======== Task data ========

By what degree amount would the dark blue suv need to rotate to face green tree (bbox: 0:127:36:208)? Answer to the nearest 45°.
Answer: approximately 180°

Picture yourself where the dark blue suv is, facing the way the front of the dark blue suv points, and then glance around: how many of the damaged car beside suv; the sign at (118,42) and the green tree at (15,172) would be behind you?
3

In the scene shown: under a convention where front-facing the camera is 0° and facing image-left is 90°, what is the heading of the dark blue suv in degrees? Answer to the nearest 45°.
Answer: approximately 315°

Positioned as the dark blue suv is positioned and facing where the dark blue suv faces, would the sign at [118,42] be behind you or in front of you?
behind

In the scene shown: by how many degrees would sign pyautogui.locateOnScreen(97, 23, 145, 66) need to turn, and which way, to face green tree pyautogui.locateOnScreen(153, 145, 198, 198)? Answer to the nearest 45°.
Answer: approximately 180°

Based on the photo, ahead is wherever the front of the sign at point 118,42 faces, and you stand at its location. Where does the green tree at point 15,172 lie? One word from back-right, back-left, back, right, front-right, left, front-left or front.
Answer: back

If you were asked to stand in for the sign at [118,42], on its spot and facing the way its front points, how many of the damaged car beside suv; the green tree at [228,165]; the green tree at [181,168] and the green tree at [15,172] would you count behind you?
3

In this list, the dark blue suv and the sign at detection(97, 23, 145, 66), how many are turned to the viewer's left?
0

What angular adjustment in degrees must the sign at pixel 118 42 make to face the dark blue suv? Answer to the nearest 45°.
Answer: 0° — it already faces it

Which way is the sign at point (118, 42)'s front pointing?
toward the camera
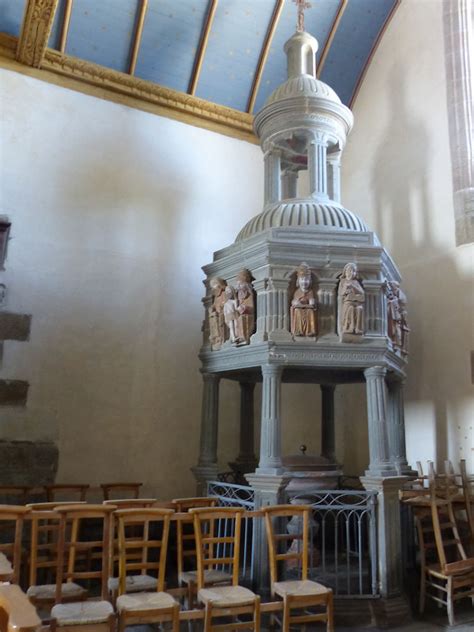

========

● **What you should do**: Format the records above as a numbered list with one line per item, leaving out the blank lines and the pictures.

● **Solution to this exercise**:
1. By what degree amount would the dark blue suv need to rotate to face green tree (bbox: 0:127:36:208)? Answer to the nearest 45°.
2. Answer: approximately 180°
3. Picture yourself where the dark blue suv is, facing the way the front of the dark blue suv points, and then glance around: how many of the damaged car beside suv; the sign at (118,42) and the green tree at (15,172) would be behind you?
4. 3
5. In the scene shown: under a convention where front-facing the camera is 0° and facing image-left is 90°, what is the heading of the dark blue suv in degrees? Answer to the nearest 45°.
6. Answer: approximately 315°
7. Positioned as the dark blue suv is positioned and facing where the dark blue suv faces, would the sign at [118,42] be behind you or in front of you?
8. behind
9. In the scene shown: by how many degrees would sign pyautogui.locateOnScreen(97, 23, 145, 66) need to turn, and which way, to face green tree pyautogui.locateOnScreen(153, 145, 198, 198)? Answer to the nearest 45°.
10. Answer: approximately 180°
11. Based on the photo, ahead is wherever the front of the sign at point 118,42 faces, and you stand at its location. Where does the green tree at point 15,172 lie? One word from back-right, back-left, back, right, front-right, left, front-left or front.
12. Answer: back
13. If you were asked to stand in for the sign at [118,42], on its spot and facing the way its front points, how many of the damaged car beside suv; the green tree at [228,165]; the green tree at [181,168] and the green tree at [15,172] would you count behind you?
14. 3
15. In this list, the dark blue suv and the sign at detection(97, 23, 145, 66), how many are turned to the viewer's left?
16. 0
17. What angular adjustment in degrees must the sign at pixel 118 42 make to face the dark blue suv? Answer to the nearest 45°.
18. Answer: 0° — it already faces it
19. Which way is the sign at point (118, 42)'s front pointing?
20. toward the camera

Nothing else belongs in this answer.